=== Begin Enclosure ===

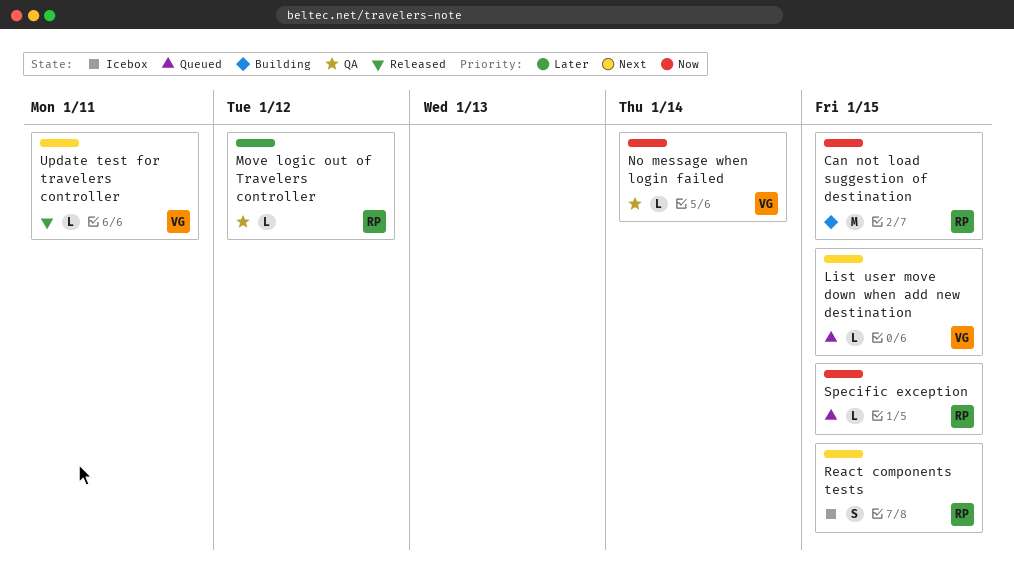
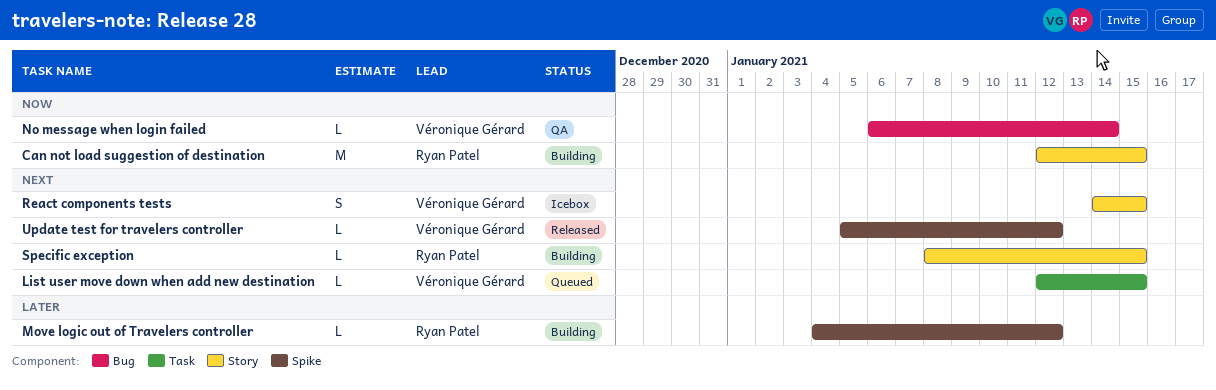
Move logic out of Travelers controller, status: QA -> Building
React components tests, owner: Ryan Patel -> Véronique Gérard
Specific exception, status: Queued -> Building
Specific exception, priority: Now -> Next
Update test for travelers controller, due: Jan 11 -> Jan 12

=== End Enclosure ===
=== Begin Enclosure ===

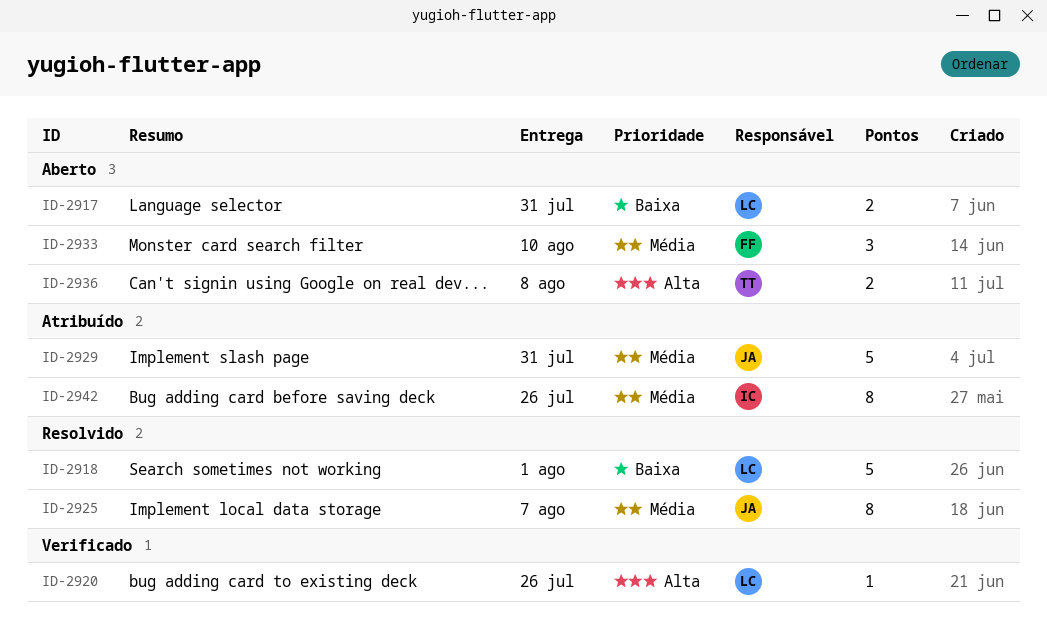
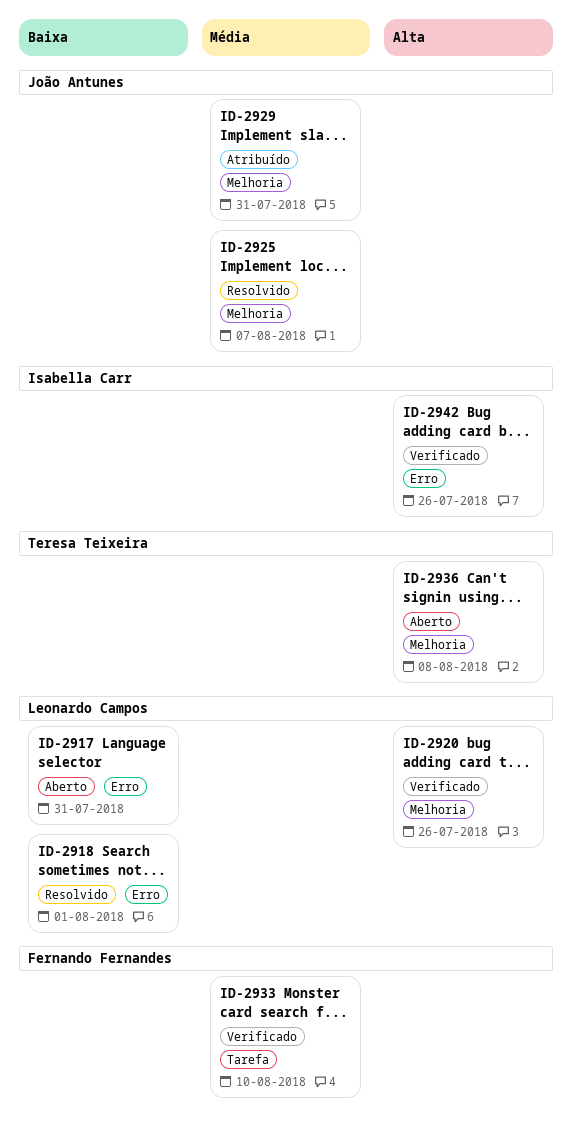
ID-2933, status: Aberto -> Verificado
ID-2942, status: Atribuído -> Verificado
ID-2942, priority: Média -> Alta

=== End Enclosure ===
=== Begin Enclosure ===

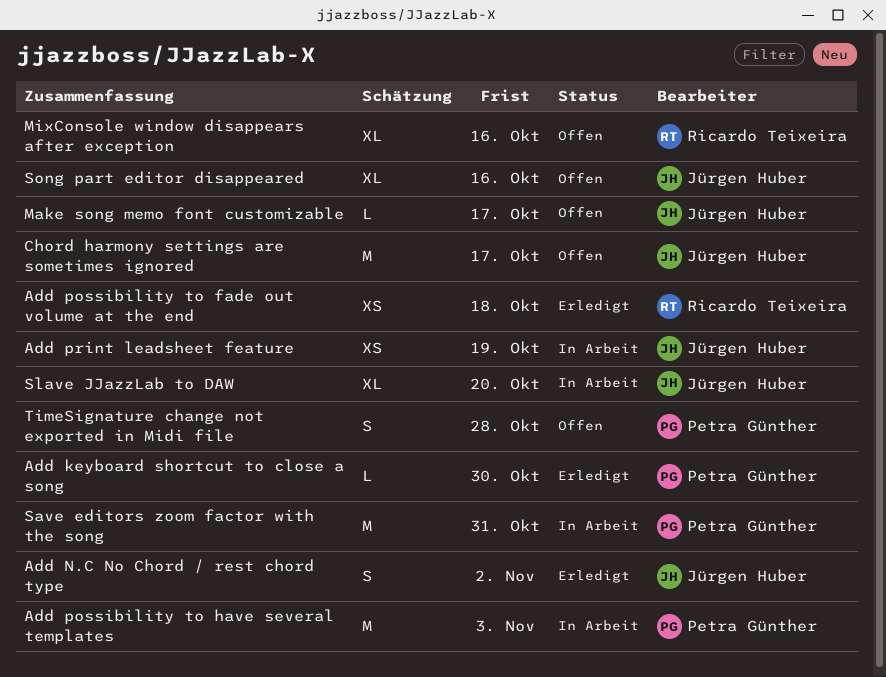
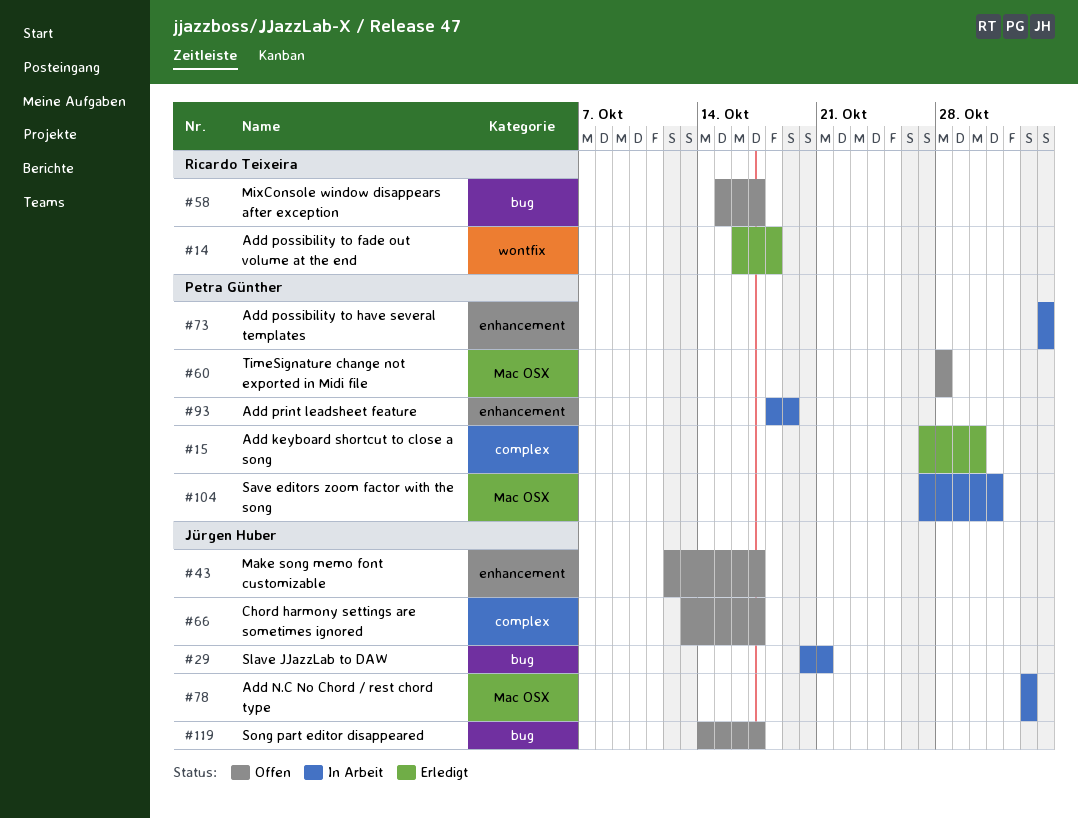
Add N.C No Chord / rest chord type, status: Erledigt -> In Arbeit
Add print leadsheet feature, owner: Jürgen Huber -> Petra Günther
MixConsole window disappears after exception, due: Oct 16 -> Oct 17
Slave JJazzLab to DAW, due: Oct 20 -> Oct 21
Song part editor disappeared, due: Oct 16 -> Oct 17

=== End Enclosure ===

== ACTION ITEM ==
Everything above from the line containing "Add N.C No Chord" through the line containing "Song part editor" must be copied exactly. Nothing outside that range belongs in the answer.

== OUTPUT FOR THIS EXERCISE ==
Add N.C No Chord / rest chord type, status: Erledigt -> In Arbeit
Add print leadsheet feature, owner: Jürgen Huber -> Petra Günther
MixConsole window disappears after exception, due: Oct 16 -> Oct 17
Slave JJazzLab to DAW, due: Oct 20 -> Oct 21
Song part editor disappeared, due: Oct 16 -> Oct 17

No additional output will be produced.